How to deliver a better keynote … 7 ways to inspire, educate, and entertain your audience as a keynote speaker

June 29, 2019

I spend most of my life travelling around the world to conferences, annual meetings, in-house workshops, and other business events, as a keynote speaker.

I talk about the future of business, and in particular how to lead that future in a way that inspires organisations to rethink and reinvent, to innovate and grow, and be useful and profitable, and make the world better.

To some people that might send incredibly impressive, to others a lot of hot air. So how do you ensure that you really do live up to your hype, have credibility and substance, and become that critical moment during the organiser’s event when people really are inspired. And educated. And entertained?

Of course, there is no such thing as a perfect speech. Every event is different, and so it’s always about tailoring what you say to your audience. And every audience is a mix of many individuals, so pleasing everyone is never easy. And just as important, every speaker is different, so its not about trying to create some perfect clone.

For the last 10 years or so, I’ve been working at finding the right formula, for me and my audiences. Interestingly many top academics are rarely the best speakers, whilst many of the most entertaining speakers have little substance. The reality is that you need both – you are not there to bore, or to be the comedian. It’s a subtle balance. You need to add value – to inspire, educate and entertain – hopefully in an energising and memorable way.

Words matter. But it’s also about your style, your poise, your interaction, your timing, your confidence. Some of that comes with experience, but also by following some simple rules which I have found useful along the way.
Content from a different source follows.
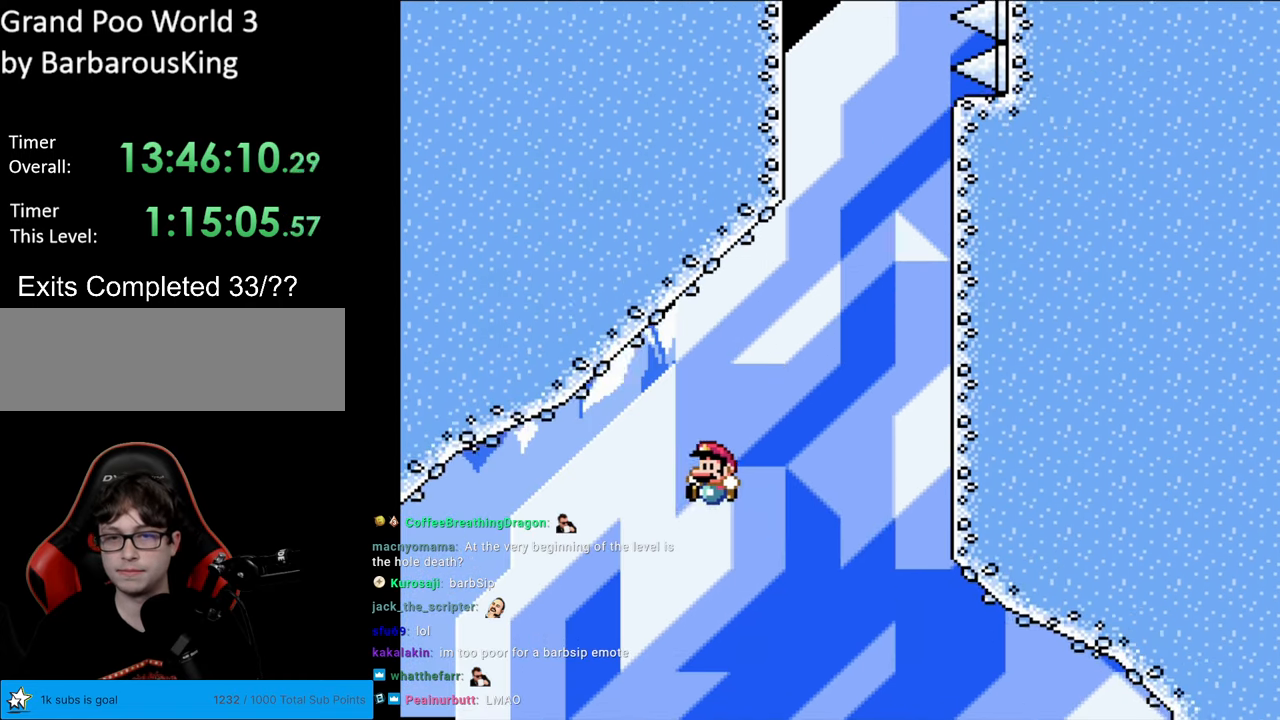
{"buttons": ["B", "Y", "DPAD_LEFT"], "events": [[283, "DPAD_UP", "up"], [317, "B", "up"], [433, "B", "down"]]}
After hours of preparation, the moment to deliver your speech has arrived. You’re standing before the podium, all eyes on you, with confidence that no one could take away. Then you begin.

“Hello, everyone. Thank you for having me. My name is ______ _______, and I am going to be speaking to you today about _______. To begin, _______ is important because…”

Immediately people will begin shifting in their seats, checking their phones, reading the program, talking to one another and doing anything but paying attention to you.

Your opening often determines how long the audience will “tune in” to your presentation.   If you bore your audience right from the start, there is little chance that your message will effectively get across.

How do you effectively open a speech or presentation to prevent this from happening? Here are seven effective methods to open a speech or presentation:

  • The Relevant Quote
    Opening with a relevant quote can help set the tone for the rest of your speech. For example, one that I often use to open a presentation dealing with public speaking:
    “It usually takes me more than three weeks to prepare a good impromptu speech.” – Mark Twain
  • The Provocation
    Immediately drawing your audience into your speech works wonders. Asking a “what if” question invites the audience to follow your thought process.
    “What if we were all blunt? How different would our everyday lives be? What would happen if we said what was on our minds, all day every day?”
  • The Incredible Future
    A similar method, but more relevant for sensational examples.  It puts your audience members directly into the presentation by allowing each member to visualize an extraordinary scenario.
    “Imagine jumping out of a skydiving plane and discovering your parachute doesn’t work. What memories would flash before you? Now imagine the parachute opened. How differently would you act when you landed?”
  • The Big Question
    Ask a rhetorical or literal question. When someone is posed with a question, whether an answer is called for or not, that person intuitively answers.
    “Who wouldn’t want to live on an exotic island?”
  • The Pause
    A pause, whether two seconds or 10 seconds, allows your audience to sit and quiet down.  Most audiences expect a speaker to begin immediately. An extra pause brings all the attention right where you should want it – on you.
  • The Surprising Stat
    Use a surprising, powerful, personalized statistic that will resonate with the audience to get your message across right away. It has the potential to trigger the audiences’ emotional appeal.
    “Look to your left. Now look to your right.  One of your seatmates will  ___________.” 
    “In this room, over 90 percent of us are going to _________.”
  • The Power Statement
    A statement or phrase can catch the audience’s attention by keeping them guessing as to what you’re about to say next. Implementing the silence technique afterwards also adds to the effect.
    “We can not win.  We can’t win…”
    (Pause)
    “… That’s what every newspaper in the country is saying.”